Many mobile apps claim to measure the quality of mobile networks. Strand Consult explains why these measurements are useless.
Ericsson mobile subscribers on 4G networkOpensignal, Root Metrics, Tutela, among others, are the leading mobile apps that claim to measure the quality of mobile networks. The report did not mention the name of mobile network apps.

Strand Consult’s report called Moment of Truth – Why the Quality of Mobile Networks Differs describes the many factors that affect the network’s capacity, coverage, and the user experience.

Many believe that a mobile application can measure the quality of mobile and fixed networks, and some mobile apps even rank mobile networks against one another, as if they can make authoritative measurements. Most stories covering these apps have limited critical or scientific review of how these apps work.

The report describes:

# Which companies produce the apps which purport to measure mobile network quality
# How these apps work in practice
# How operators and the press can abuse, or be abused, by these measurements
# How do these measurements impact an operator’s image
# What several scientific studies from universities say about these kinds of measurements
# How can operators counter reports with bogus app measurements
# When to take these measurements seriously and why
# Cases: Practical experience from around the world

More Mobile in Denmark fact-checks Tutela Technologies which claims to “measure the real-world mobile network experience” based on anonymous crowdsourced data. More Mobile concludes that problems which Tutela purports to be caused by the network are actually caused by the mobile phones.

Strand Consult’s report assesses the mobile apps which claim to measure network quality at a time when mobile networks are evolving from 2G, 3G and 4G to a combination of 4G and 5G.

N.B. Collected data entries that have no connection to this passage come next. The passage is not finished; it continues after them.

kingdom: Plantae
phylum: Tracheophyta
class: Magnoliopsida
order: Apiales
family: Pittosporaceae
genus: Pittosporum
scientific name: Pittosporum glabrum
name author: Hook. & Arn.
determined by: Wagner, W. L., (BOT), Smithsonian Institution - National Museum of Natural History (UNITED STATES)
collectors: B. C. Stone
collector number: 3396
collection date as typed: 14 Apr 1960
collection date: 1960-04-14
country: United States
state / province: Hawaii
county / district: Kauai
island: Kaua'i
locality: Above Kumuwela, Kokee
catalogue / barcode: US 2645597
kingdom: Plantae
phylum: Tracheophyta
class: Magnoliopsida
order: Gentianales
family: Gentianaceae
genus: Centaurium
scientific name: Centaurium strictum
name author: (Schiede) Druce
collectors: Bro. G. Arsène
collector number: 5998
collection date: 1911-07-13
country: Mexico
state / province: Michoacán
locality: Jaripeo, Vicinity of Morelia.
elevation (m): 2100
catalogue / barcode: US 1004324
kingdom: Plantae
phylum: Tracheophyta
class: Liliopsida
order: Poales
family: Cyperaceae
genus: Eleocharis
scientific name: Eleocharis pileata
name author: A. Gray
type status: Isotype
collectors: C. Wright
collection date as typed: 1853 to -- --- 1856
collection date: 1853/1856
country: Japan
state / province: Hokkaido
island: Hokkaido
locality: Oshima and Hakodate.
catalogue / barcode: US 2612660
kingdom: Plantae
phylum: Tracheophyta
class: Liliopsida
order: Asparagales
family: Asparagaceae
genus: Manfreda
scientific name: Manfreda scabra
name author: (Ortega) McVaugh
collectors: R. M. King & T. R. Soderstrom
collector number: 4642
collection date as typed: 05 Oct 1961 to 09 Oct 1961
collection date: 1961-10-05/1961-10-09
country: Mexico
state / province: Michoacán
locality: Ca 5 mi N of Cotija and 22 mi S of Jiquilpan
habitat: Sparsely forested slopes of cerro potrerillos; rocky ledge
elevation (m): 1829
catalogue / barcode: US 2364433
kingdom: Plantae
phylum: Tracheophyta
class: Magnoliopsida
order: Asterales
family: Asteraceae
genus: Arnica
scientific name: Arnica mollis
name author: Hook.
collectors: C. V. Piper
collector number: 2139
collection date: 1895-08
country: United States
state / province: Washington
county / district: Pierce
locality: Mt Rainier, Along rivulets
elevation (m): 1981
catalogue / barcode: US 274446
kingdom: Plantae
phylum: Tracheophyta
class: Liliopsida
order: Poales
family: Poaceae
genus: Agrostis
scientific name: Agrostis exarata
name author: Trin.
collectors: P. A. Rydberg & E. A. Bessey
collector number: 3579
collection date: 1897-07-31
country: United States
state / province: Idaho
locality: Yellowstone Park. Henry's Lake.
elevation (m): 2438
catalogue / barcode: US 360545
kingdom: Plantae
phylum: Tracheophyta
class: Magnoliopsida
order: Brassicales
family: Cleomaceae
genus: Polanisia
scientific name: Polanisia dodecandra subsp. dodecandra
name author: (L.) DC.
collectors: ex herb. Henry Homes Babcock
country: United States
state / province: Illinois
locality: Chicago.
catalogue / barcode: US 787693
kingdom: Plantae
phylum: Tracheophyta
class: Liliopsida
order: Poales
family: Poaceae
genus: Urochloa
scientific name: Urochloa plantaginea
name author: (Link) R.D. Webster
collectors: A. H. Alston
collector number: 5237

The mobile networks are more complex and use technologies such as carrier aggregation, spectrum management, and multiple input/multiple output (MIMO). These technological innovations change how a network is built and operated and therefore how the networks performance can be measured.

For example, a measurement from a 4G phone tells you little about the quality of a 5G network, but these sort of mistakes are common in such mobile app measurements which do not control network measurements for the diversity of phones.

As networks are constructed differently (even those within the same technology), making comparisons across operators difficult. The simple measurement collected and presented on a slick app and the user’s experience will also differ considerably for various reasons.

Strand Consult’s report explains the role of the mobile phone in relation to poor network coverage and experience. Notably these apps are sometimes used are used to weaponize policy mobile operators and to claim they have, for example, poor coverage.

The research report shows that the many of measurements presented have nothing to do with network operators, but everything to do with the user’s choice and configuration of mobile phone.